To do:
In your copy of the data, keep every word exact and include no pictures.

Provided material:
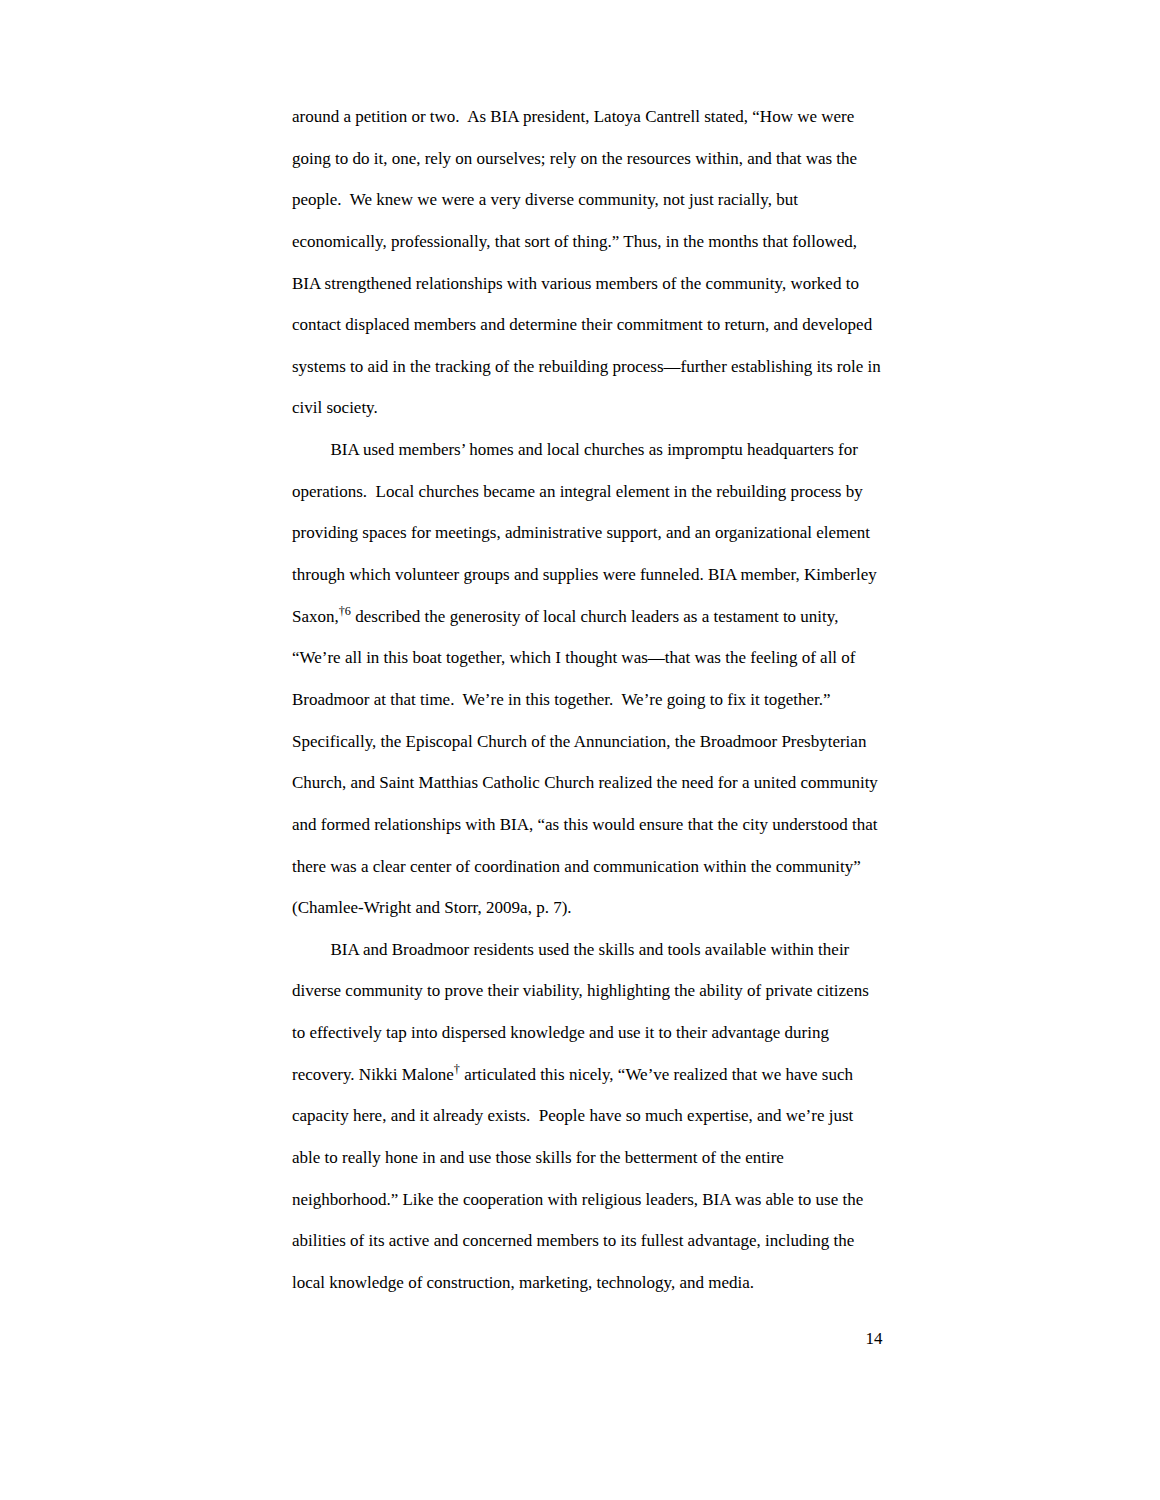around a petition or two. As BIA president, Latoya Cantrell stated, “How we were going to do it, one, rely on ourselves; rely on the resources within, and that was the people. We knew we were a very diverse community, not just racially, but economically, professionally, that sort of thing.” Thus, in the months that followed, BIA strengthened relationships with various members of the community, worked to contact displaced members and determine their commitment to return, and developed systems to aid in the tracking of the rebuilding process—further establishing its role in civil society.
BIA used members’ homes and local churches as impromptu headquarters for operations. Local churches became an integral element in the rebuilding process by providing spaces for meetings, administrative support, and an organizational element through which volunteer groups and supplies were funneled. BIA member, Kimberley Saxon,†6 described the generosity of local church leaders as a testament to unity, “We’re all in this boat together, which I thought was—that was the feeling of all of Broadmoor at that time. We’re in this together. We’re going to fix it together.” Specifically, the Episcopal Church of the Annunciation, the Broadmoor Presbyterian Church, and Saint Matthias Catholic Church realized the need for a united community and formed relationships with BIA, “as this would ensure that the city understood that there was a clear center of coordination and communication within the community” (Chamlee-Wright and Storr, 2009a, p. 7).
BIA and Broadmoor residents used the skills and tools available within their diverse community to prove their viability, highlighting the ability of private citizens to effectively tap into dispersed knowledge and use it to their advantage during recovery. Nikki Malone† articulated this nicely, “We’ve realized that we have such capacity here, and it already exists. People have so much expertise, and we’re just able to really hone in and use those skills for the betterment of the entire neighborhood.” Like the cooperation with religious leaders, BIA was able to use the abilities of its active and concerned members to its fullest advantage, including the local knowledge of construction, marketing, technology, and media.
14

Response to this task:
around a petition or two. As BIA president, Latoya Cantrell stated, “How we were going to do it, one, rely on ourselves; rely on the resources within, and that was the people. We knew we were a very diverse community, not just racially, but economically, professionally, that sort of thing.” Thus, in the months that followed, BIA strengthened relationships with various members of the community, worked to contact displaced members and determine their commitment to return, and developed systems to aid in the tracking of the rebuilding process—further establishing its role in civil society.
BIA used members’ homes and local churches as impromptu headquarters for operations. Local churches became an integral element in the rebuilding process by providing spaces for meetings, administrative support, and an organizational element through which volunteer groups and supplies were funneled. BIA member, Kimberley Saxon,†6 described the generosity of local church leaders as a testament to unity, “We’re all in this boat together, which I thought was—that was the feeling of all of Broadmoor at that time. We’re in this together. We’re going to fix it together.” Specifically, the Episcopal Church of the Annunciation, the Broadmoor Presbyterian Church, and Saint Matthias Catholic Church realized the need for a united community and formed relationships with BIA, “as this would ensure that the city understood that there was a clear center of coordination and communication within the community” (Chamlee-Wright and Storr, 2009a, p. 7).
BIA and Broadmoor residents used the skills and tools available within their diverse community to prove their viability, highlighting the ability of private citizens to effectively tap into dispersed knowledge and use it to their advantage during recovery. Nikki Malone† articulated this nicely, “We’ve realized that we have such capacity here, and it already exists. People have so much expertise, and we’re just able to really hone in and use those skills for the betterment of the entire neighborhood.” Like the cooperation with religious leaders, BIA was able to use the abilities of its active and concerned members to its fullest advantage, including the local knowledge of construction, marketing, technology, and media.
14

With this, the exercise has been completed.